Old myths never die. So it is with the fable that neoconservatives and liberal interventionists alike keep telling: that President Bush left Iraq in pretty good shape in 2008 before President Obama’s withdrawal of U.S. troops in 2011 created a strategic opening for Iran today.
Take the Wall Street Journal’s recent editorial. The Obama administration, we are told, is primarily responsible for Iran’s military surge in Iraq. After all, the withdrawal of U.S. troops in 2011 helped destroy the sectarian peace that Washington had brokered following the surge in 2007. And the failure to deploy U.S. ground troops or rally a coalition of surrounding Sunni states to fight the Islamic State created security vacuums for Tehran to exploit.
Never mind that the U.S. troops left Iraq according to the very timetable President Bush himself had negotiated with Iraqi prime minister Nouri al-Maliki in 2008. Never mind the hatred and rivalries that are so much a part of Iraqi religious and tribal animosities were bound to erupt in the absence of a strong unitary state.

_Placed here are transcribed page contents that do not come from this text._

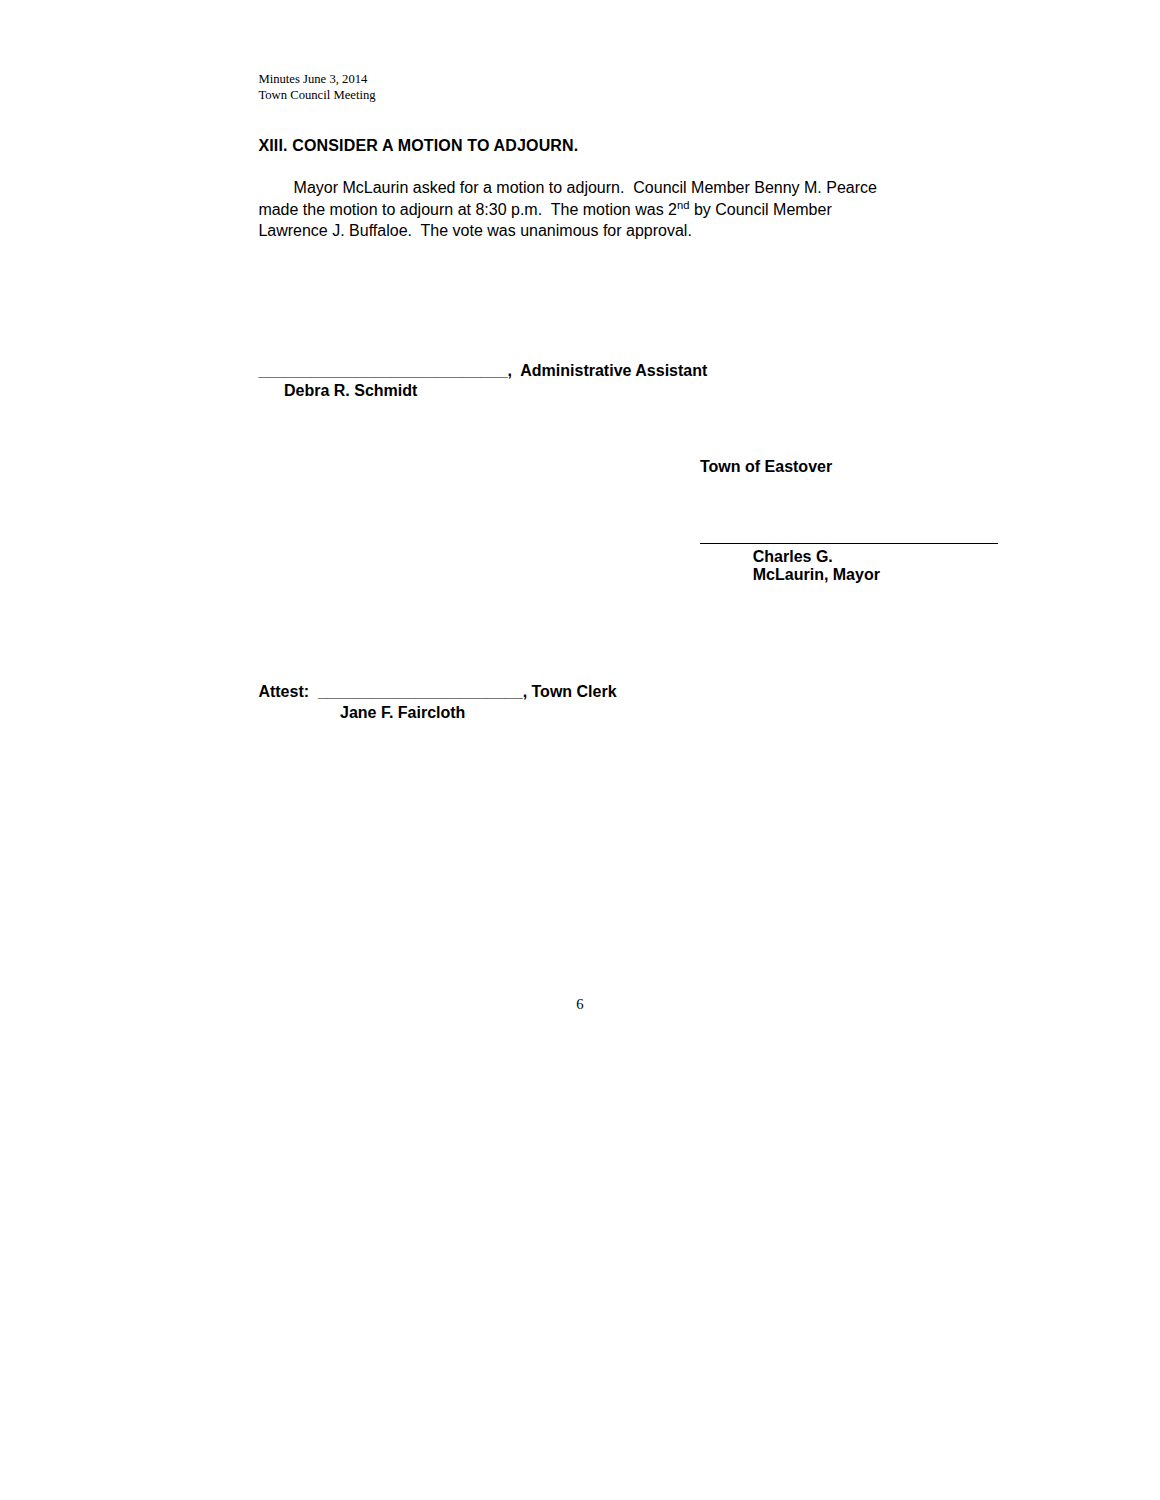Minutes June 3, 2014
Town Council Meeting
XIII. CONSIDER A MOTION TO ADJOURN.
Mayor McLaurin asked for a motion to adjourn. Council Member Benny M. Pearce made the motion to adjourn at 8:30 p.m. The motion was 2nd by Council Member Lawrence J. Buffaloe. The vote was unanimous for approval.
____________________________, Administrative Assistant
Debra R. Schmidt
Town of Eastover
Charles G. McLaurin, Mayor
Attest: _______________________, Town Clerk
Jane F. Faircloth
6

The point here is that the Journal, like most supporters of the decision to invade Iraq twelve years ago, still can’t acknowledge the taproot of today’s disaster: the toppling of Sunni rule that led to the Shia ascendancy in Baghdad.
Go back to those heady days in the lead up to Operation Iraqi Freedom. The hawks—from Christopher Hitchens, Paul Berman and the Washington Post editorial page on the left to William Kristol, Robert Kagan and the Journal editorial page on the right—had confidently predicted that the “liberation” of the Iraqi people from a brutal dictatorship would lead to a flourishing democracy and viable state.
But the unintended consequences of the war were not just the dear costs in blood, treasure and prestige for the United States. Nor were they the hundreds of thousands of deaths of Iraqi civilians. They were what amounted to a strategic victory for the Islamic Republic of Iran.
Tehran’s presence in the Shia south, moreover, was felt well before the withdrawal of U.S. forces. Recall that General Qasem Soleimani, the commander of the Revolutionary Guards’ Quds Brigade, spearheaded Iran’s political and military involvement in Iraq a decade ago. Recall, too, al-Maliki’s debt to Iran in helping secure his presidency in 2006.
By toppling a Sunni regime and bringing democracy to Iraq, the U.S.-led coalition brought to an end the sectarian imbalance that had been in place for generations. The Baathists, like the Hashemites, British and Ottomans before them, had kept in place minority rule, giving Sunni Arabs a disproportionate share of power and resources while brutally suppressing Shia and Kurds.
In his award-winning 2006 book, The Shia Revival , Vali Nasr observed:
The Shia still fear Sunni rule, and Sunnis rue their loss of power and dream of climbing back to the top... Each has a different vision of the past and a different dream for the future. There are still scores to settle, decades of them.
To say again: the invasion in 2003 meant that the majority Shia became the new winners in post-Saddam Iraq; and the minority Sunnis the new losers. The former turned to their Shia brethren in Tehran for support; the latter turned to a Sunni insurgency that has morphed into a plethora of Sunni jihadists, including the Islamic State.
Now the chickens are coming home to roost. Sectarianism remains ascendant. The Iraqi state as the world has known it since the collapse of the Ottoman Empire nearly a century ago is coming apart. Portraits of Iran’s late Ayatollah Ruhollah Khomeini and his successor Ayatollah Ali Khamenei litter central Baghdad. And the only group capable of liberating Sunni strongholds, such as Tikrit and Mosul, from Sunni jihadists are the Iranian-backed Shia militias.
One senior Bush administration official who never bought the neoconservative myths was Christopher Hill, a former ambassador to Iraq. In Outpost: Life on the Frontlines of American Diplomacy , Hill argues:
The failure of neoconservatives and their fellow travellers to explain what they were trying to accomplish in Iraq remains one of the most disgraceful performances by a foreign policy class in America. It has been a failure to acknowledge mistakes, and a shameful effort to shift the blame, in the case of Iraq, to nameless intelligence analysts, as if they were responsible for the full-court pressure on President Bush to convince him to go to war. They quickly attacked Obama, and like architects who blame the builder, they never tire of offering bad advice then attack the implementers for not following their plans to the letter.
. . . they bear much responsibility for reducing America’s own discourse on foreign policy to little more than a barroom brawl. They have much to answer for. Perhaps, for starters, they could observe a period of silence while the rest of us try to deal with the practical realities of a difficult global structure.
According to Hill, “a majority-ruled Iraq, which necessarily involves Shia leadership” was never going to become “an inspiration to the Sunni-dominated Arab Middle East.” Nor was it likely to shun a close relationship with Shia Iran.
Just don’t tell the fairy-tale writers at the Journal.
Tom Switzer is a research associate at the University of Sydney’s United States Studies Centre and host of Between the Lines on the Australian Broadcasting Corporation.